Supplied records:
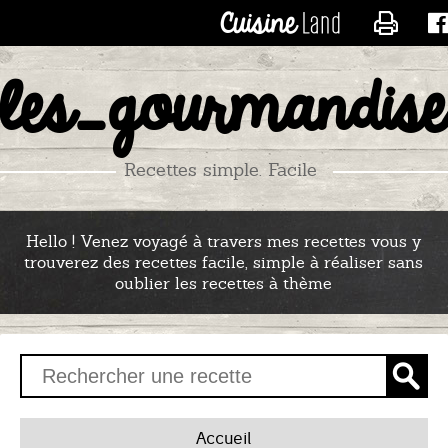
CONTACTER LES_RECE
les_gourmandise
Recettes simple. Facile
Hello ! Venez voyagé à travers mes recettes vous y
trouverez des recettes facile, simple à réaliser sans
oublier les recettes à thème
Accueil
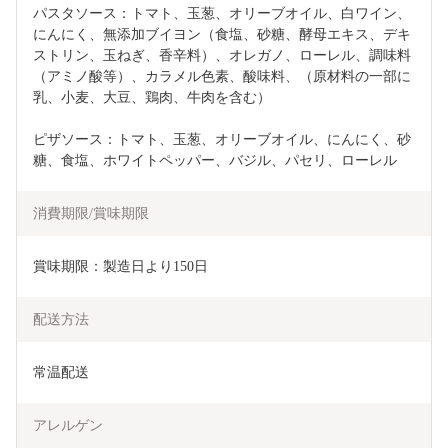
パスタソース：トマト、玉葱、オリーブオイル、白ワイン、
にんにく、無添加ブイヨン（食塩、砂糖、酵母エキス、デキ
ストリン、玉ねぎ、香辛料）、オレガノ、ローレル、調味料
（アミノ酸等）、カラメル色素、酸味料、（原材料の一部に
乳、小麦、大豆、鶏肉、牛肉を含む）
ピザソース：トマト、玉葱、オリーブオイル、にんにく、砂
糖、食塩、ホワイトペッパー、バジル、パセリ、ローレル
消費期限/賞味期限
賞味期限：製造日より150日
配送方法
常温配送
アレルゲン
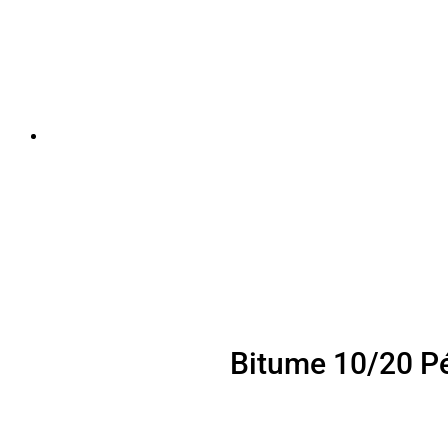
Bitume 10/20 Pé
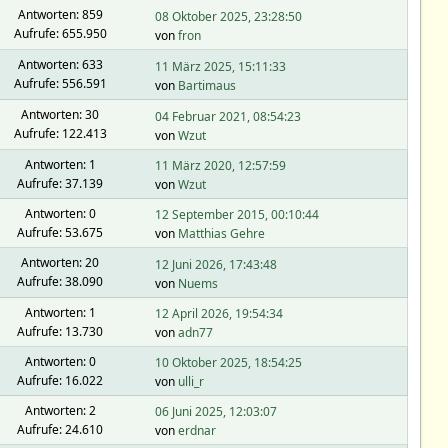
Antworten: 859
08 Oktober 2025, 23:28:50
Aufrufe: 655.950
von
fron
Antworten: 633
11 März 2025, 15:11:33
Aufrufe: 556.591
von
Bartimaus
Antworten: 30
04 Februar 2021, 08:54:23
Aufrufe: 122.413
von
Wzut
Antworten: 1
11 März 2020, 12:57:59
Aufrufe: 37.139
von
Wzut
Antworten: 0
12 September 2015, 00:10:44
Aufrufe: 53.675
von
Matthias Gehre
Antworten: 20
12 Juni 2026, 17:43:48
Aufrufe: 38.090
von
Nuems
Antworten: 1
12 April 2026, 19:54:34
Aufrufe: 13.730
von
adn77
Antworten: 0
10 Oktober 2025, 18:54:25
Aufrufe: 16.022
von
ulli_r
Antworten: 2
06 Juni 2025, 12:03:07
Aufrufe: 24.610
von
erdnar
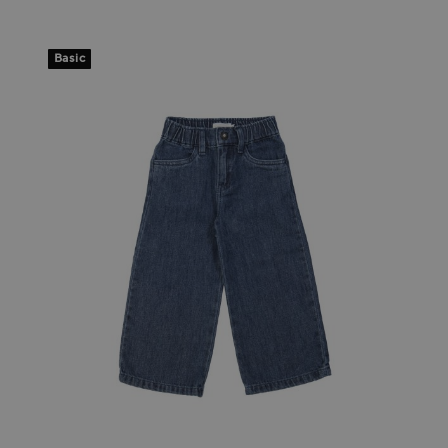
Basic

Brief:
Set out the text read from every item above as a numbered list with one entry per line, skipping blank lines. Leave the pictures out of your answer.

Answer to this task:
1. CONTACTER LES_RECE
2. les_gourmandise
3. Recettes simple. Facile
4. Hello ! Venez voyagé à travers mes recettes vous y
5. trouverez des recettes facile, simple à réaliser sans
6. oublier les recettes à thème
7. Accueil
8. パスタソース：トマト、玉葱、オリーブオイル、白ワイン、
9. にんにく、無添加ブイヨン（食塩、砂糖、酵母エキス、デキ
10. ストリン、玉ねぎ、香辛料）、オレガノ、ローレル、調味料
11. （アミノ酸等）、カラメル色素、酸味料、（原材料の一部に
12. 乳、小麦、大豆、鶏肉、牛肉を含む）
13. ピザソース：トマト、玉葱、オリーブオイル、にんにく、砂
14. 糖、食塩、ホワイトペッパー、バジル、パセリ、ローレル
15. 消費期限/賞味期限
16. 賞味期限：製造日より150日
17. 配送方法
18. 常温配送
19. アレルゲン
20. Bitume 10/20 Pé
21. Antworten: 859
22. 08 Oktober 2025, 23:28:50
23. Aufrufe: 655.950
24. von
25. fron
26. Antworten: 633
27. 11 März 2025, 15:11:33
28. Aufrufe: 556.591
29. von
30. Bartimaus
31. Antworten: 30
32. 04 Februar 2021, 08:54:23
33. Aufrufe: 122.413
34. von
35. Wzut
36. Antworten: 1
37. 11 März 2020, 12:57:59
38. Aufrufe: 37.139
39. von
40. Wzut
41. Antworten: 0
42. 12 September 2015, 00:10:44
43. Aufrufe: 53.675
44. von
45. Matthias Gehre
46. Antworten: 20
47. 12 Juni 2026, 17:43:48
48. Aufrufe: 38.090
49. von
50. Nuems
51. Antworten: 1
52. 12 April 2026, 19:54:34
53. Aufrufe: 13.730
54. von
55. adn77
56. Antworten: 0
57. 10 Oktober 2025, 18:54:25
58. Aufrufe: 16.022
59. von
60. ulli_r
61. Antworten: 2
62. 06 Juni 2025, 12:03:07
63. Aufrufe: 24.610
64. von
65. erdnar
66. Basic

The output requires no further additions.